What these individuals have in common is their age and presence on this territory, but their life stories and desires are multiple. I met them through the local high school, through shelters for young migrants, through a government organisation supporting teenagers who quit school, or via other teenagers. The conversations with these teenagers were so rich, their creativity, honesty and vulnerability were so inspiring.

This series aims to give voice and visibility to their visions, goals and desires in a society that doesn't always know how to listen to them. Thanks to their generosity, I was fortunate to discover the entire world through their eyes.



"An intimate space that exists in the in-between, where we hold both waiting, anticipation and desire."



About Romane

Romane Bladou is a Franco-Canadian artist and writer born in Marseille in 1995. Her practice is interdisciplinary, yet it is rooted in a photographic language. She has exhibited and shared her work in Canada and across Europe, as well as in various literary and artistic publications. Some recent exhibitions were presented at AURA Kunstraum gallery in Düsseldorf, Germany (2025), at the Institut Français of Slovakia in Bratislava (2024). In 2023, she published her first novel titled Atlantique Nord (La Peuplade).
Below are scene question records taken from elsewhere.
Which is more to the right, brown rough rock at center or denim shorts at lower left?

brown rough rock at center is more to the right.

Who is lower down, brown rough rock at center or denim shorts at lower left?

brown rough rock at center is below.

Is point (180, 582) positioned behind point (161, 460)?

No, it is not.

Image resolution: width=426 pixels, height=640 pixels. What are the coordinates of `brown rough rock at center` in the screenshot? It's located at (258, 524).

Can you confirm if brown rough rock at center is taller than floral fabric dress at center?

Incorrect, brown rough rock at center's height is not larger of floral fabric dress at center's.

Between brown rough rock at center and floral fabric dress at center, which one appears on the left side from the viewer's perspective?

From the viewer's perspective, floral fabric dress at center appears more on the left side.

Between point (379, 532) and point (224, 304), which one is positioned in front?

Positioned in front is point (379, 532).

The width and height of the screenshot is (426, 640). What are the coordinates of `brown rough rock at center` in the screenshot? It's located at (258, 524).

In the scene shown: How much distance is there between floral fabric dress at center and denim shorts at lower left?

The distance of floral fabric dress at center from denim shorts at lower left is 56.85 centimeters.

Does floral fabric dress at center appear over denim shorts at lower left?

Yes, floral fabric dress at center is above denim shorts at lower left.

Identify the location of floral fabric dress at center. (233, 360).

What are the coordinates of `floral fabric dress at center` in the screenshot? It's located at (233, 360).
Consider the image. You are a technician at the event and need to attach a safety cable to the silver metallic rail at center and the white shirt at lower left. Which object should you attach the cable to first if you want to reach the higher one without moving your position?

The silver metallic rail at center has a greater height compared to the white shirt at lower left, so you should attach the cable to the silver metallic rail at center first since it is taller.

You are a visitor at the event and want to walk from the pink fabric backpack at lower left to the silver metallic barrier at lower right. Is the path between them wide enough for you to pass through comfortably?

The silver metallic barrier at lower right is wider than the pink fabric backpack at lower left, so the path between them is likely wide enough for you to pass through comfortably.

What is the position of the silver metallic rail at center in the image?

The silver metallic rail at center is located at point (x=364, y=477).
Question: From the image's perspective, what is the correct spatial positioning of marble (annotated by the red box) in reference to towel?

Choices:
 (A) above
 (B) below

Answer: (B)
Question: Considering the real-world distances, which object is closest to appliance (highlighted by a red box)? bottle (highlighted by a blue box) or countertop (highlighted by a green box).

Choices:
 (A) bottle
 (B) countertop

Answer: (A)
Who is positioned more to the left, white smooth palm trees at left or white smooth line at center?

Romane holds a Bachelor’s degree in Photography from Concordia University in Montreal (2016) and a Master of Fine Arts from Emily Carr University of Art + Design in Vancouver (2020), where she taught photography and new media until returning to France in 2023. Her research has been supported by various Canadian arts councils. She has taken part in numerous artist residencies, including at the Headlands Center for the Arts in Sausalito (2022) and at the Cité Internationale des Arts in Paris (2024).

In 2025, she received the Honourable mention for the Burtynsky grant given by Contact Photo in Toronto and was a finalist for the Prix Camera Clara for large format photography.